■ Short exercise 1
Print these entries verbatim, everything from the line containing "This screenshot has width=960, height=540. I" down to the final entry, both included.

■ Given passage
## begin

Remove values from a string in a column.

Parameters
  • cols – “*”, column name or list of column names to be processed.

  • search

  • search_by – Search by ‘chars’,

  • output_cols – Column name or list of column names where the transformed data will be saved.:param search:

Returns

remove_numbers(cols='*', output_cols=None) optimus.helpers.types.DataFrameType[source]

Remove numbers from a string in a column.

Parameters
  • cols – “*”, column name or list of column names to be processed.

  • output_cols – Column name or list of column names where the transformed data will be saved.

Returns

remove_special_chars(cols='*', output_cols=None) optimus.helpers.types.DataFrameType[source]

Remove special chars from a string in a column.

Parameters
  • cols – “*”, column name or list of column names to be processed.

  • output_cols – Column name or list of column names where the transformed data will be saved.

Returns

remove_stopwords(cols='*', language='english', output_cols=None) optimus.helpers.types.DataFrameType[source]

Remove extra whitespace between words and trim whitespace from the beginning and the end of each string.

Parameters
  • cols – “*”, column name or list of column names to be processed.

  • language – specify the stopwords language

  • output_cols – Column name or list of column names where the transformed data will be saved.

Returns

remove_urls(cols='*', output_cols=None) optimus.helpers.types.DataFrameType[source]

Remove urls from the one or more columns.

Parameters
  • cols – “*”, column name or list of column names to be processed.

  • output_cols – Column name or list of column names where the transformed data will be saved.

Returns

remove_white_spaces(cols='*', output_cols=None) optimus.helpers.types.DataFrameType[source]

Remove all white spaces from string in a column.

Parameters
  • cols – “*”, column name or list of column names to be processed.

  • output_cols – Column name or list of column names where the transformed data will be saved.

Returns

rename(cols: Union[str, list, dict] = '*', names: Optional[Union[str, list]] = None, func=None) optimus.helpers.types.DataFrameType[source]

Changes the name of a column(s) dataFrame.

Parameters
  • cols – string, dictionary or list of strings or tuples. Each tuple may have following form: (oldColumnName, newColumnName).

  • names – string or list of strings with new names of columns. Ignored if a dictionary or list of tuples is passed to cols.

  • func – can be lower, upper or any string transformation function.

Returns

Dataframe with columns names replaced.

replace(cols='*', search=None, replace_by=None, search_by=None, ignore_case=False, output_cols=None) optimus.helpers.types.DataFrameType[source]

Replace a value, list of values by a specified string.

Parameters
  • cols – ‘*’, list of columns names or a single column name.

  • search – Values to look at to be replaced

  • replace_by – New value to replace the old one. Supports an array when searching by characters.

  • search_by – Can be “full”,”words”,”chars” or “values”.

## end

■ Stored dataset items

## begin

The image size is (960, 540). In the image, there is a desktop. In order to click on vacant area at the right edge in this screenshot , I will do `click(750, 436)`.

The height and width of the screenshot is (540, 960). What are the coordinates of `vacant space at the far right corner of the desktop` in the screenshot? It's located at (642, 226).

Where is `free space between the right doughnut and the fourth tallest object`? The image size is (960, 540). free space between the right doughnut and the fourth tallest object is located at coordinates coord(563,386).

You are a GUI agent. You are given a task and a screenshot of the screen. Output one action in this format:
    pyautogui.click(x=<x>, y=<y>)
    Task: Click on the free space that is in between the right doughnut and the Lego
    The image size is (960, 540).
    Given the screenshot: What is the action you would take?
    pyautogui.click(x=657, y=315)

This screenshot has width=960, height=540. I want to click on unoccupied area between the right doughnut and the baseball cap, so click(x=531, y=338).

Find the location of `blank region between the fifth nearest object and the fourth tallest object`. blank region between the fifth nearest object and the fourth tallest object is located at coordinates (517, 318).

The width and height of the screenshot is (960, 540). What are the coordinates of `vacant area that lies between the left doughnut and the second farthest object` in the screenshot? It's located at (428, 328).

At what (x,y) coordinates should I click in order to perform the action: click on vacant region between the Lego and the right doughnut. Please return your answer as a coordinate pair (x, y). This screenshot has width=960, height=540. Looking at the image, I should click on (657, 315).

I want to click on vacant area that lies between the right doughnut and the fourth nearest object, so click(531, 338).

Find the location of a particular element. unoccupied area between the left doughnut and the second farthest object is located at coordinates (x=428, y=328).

## end

■ Short exercise 2
According to the API reference, what values can the search_by parameter of replace take?

■ Complete answer 1
This screenshot has width=960, height=540. I want to click on unoccupied area between the right doughnut and the baseball cap, so click(x=531, y=338).

Find the location of `blank region between the fifth nearest object and the fourth tallest object`. blank region between the fifth nearest object and the fourth tallest object is located at coordinates (517, 318).

The width and height of the screenshot is (960, 540). What are the coordinates of `vacant area that lies between the left doughnut and the second farthest object` in the screenshot? It's located at (428, 328).

At what (x,y) coordinates should I click in order to perform the action: click on vacant region between the Lego and the right doughnut. Please return your answer as a coordinate pair (x, y). This screenshot has width=960, height=540. Looking at the image, I should click on (657, 315).

I want to click on vacant area that lies between the right doughnut and the fourth nearest object, so click(531, 338).

Find the location of a particular element. unoccupied area between the left doughnut and the second farthest object is located at coordinates (x=428, y=328).

■ Complete answer 2
It can be "full", "words", "chars" or "values".